Low, the effect of the components such as dispersion carbon source is preferable.
According to an embodiment of the invention, referring to Fig. 2, described mix surfactant, the first solvent and carbon source includes:
S210: the surfactant is mixed with first solvent, to obtain third mixed liquor.
According to an embodiment of the invention, in order to obtain the relatively uniform third mixed liquor of mixing, by surfactant with
After the mixing of first solvent, mixed liquor can be ultrasonically treated, thus, it is possible to which surfactant is uniformly dispersed in the
In three mixed liquors.
According to an embodiment of the invention, in order to enable more uniform, the formation third mixing of third mixed liquor mixing
Liquid further include: the surfactant and binder are added jointly in first solvent, to obtain the third mixing
Liquid.As a result, third mixed liquor be suspension, surfactant-dispersed it is more uniform, be more conducive to subsequent carbon source and silicon
Evengranular dispersion is more advantageous to so that silicon particle is dispersed in the surface of carbon material in the negative electrode material finally obtained
On, and then the reunion of silicon particle is effectively avoided, so that the structure of negative electrode material is more stable, chemical property is preferable.
According to an embodiment of the invention, the binder includes carboxymethyl cellulose (CMC), polyethylene glycol, polytetrafluoroethyl-ne
At least one of alkene (PTFE), sodium alginate polyacrylic acid (PAA).The source of binder is relatively broad as a result, price compared with
It is low, be conducive to becoming third solution into suspension, the dispersion of surfactant is more uniform in third solution, and then is conducive to carbon
Source it is evenly dispersed, and then dispersing uniformity of the silicon particle in carbon source can be improved.

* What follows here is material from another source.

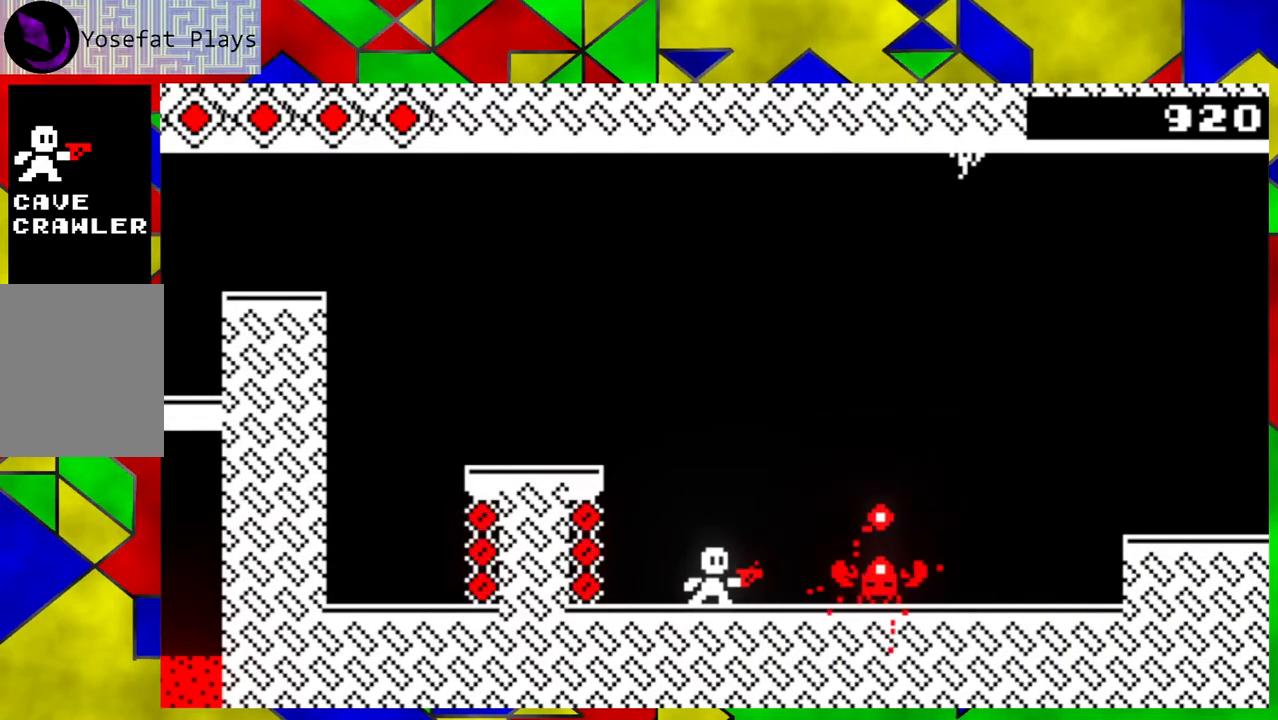
{"buttons": ["Y"], "left_stick": "center", "events": [[83, "Y", "up"], [183, "Y", "down"], [267, "Y", "up"], [350, "Y", "down"], [400, "Y", "up"], [483, "Y", "down"]]}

According to an embodiment of the invention, the mass ratio of the surfactant, the carbon source and the binder is
(0.01-0.1): 1:(0.01-0.3), in other words, the quality of surfactant is the quality of carbon source in the second mixed liquor
1wt%-10wt% (such as 1wt%, 2wt%, 4wt%, 5wt%, 5.5wt%, 7wt%, 7.5wt%, 8wt%, 9wt%,
10wt% etc.), the quality of binder is the 1wt%-30% of the quality of carbon source in the second mixed liquor, (such as 1wt%, 5wt%,
10wt%, 15wt%, 20wt%, 25wt%, 30wt% etc.).The mixing of third mixed liquor is more uniform as a result, advantageously
Uniformly disperse in subsequent carbon source and silicon particle.Relative to above-mentioned quality than range, when the quality of surfactant and carbon source
Than it is excessively high when, then after baking remove surfactant after, the hole retained in negative electrode material is comparatively small and more, is unfavorable for lithium
The intercalation/deintercalation of ion, so that the chemical property of negative electrode material is influenced, when the mass ratio of surfactant and binder is too low
When, then comparatively will cause carbon source cannot form stable solution, and it is uneven to have in turn resulted in dispersion of the silicon particle in carbon source
It is even, it be easy to cause a large amount of reunions of silicon particle;The content of above-mentioned binder is more appropriate, is conducive to the evenly dispersed of carbon source, will
The cathode that silicon particle can make silicon particle be uniformly dispersed in carbon source, and then obtain after firing after mixing with carbon source
Silicon particle can be uniformly dispersed on the surface of carbon material in material, almost without agglomeration generation.Relative to above-mentioned matter
Amount is than range, when the mass ratio of binder and carbon source is excessive, is then easy so that viscosity is relatively excessive, with the first mixture solution
Effectively silicon particle cannot be made to disperse when mixing, be easy to cause agglomeration, when the mass ratio of binder and carbon source is too small, then
It is opposite to be not easy to form stable suspension, it is also easy to produce lamination, is unfavorable for evenly dispersed.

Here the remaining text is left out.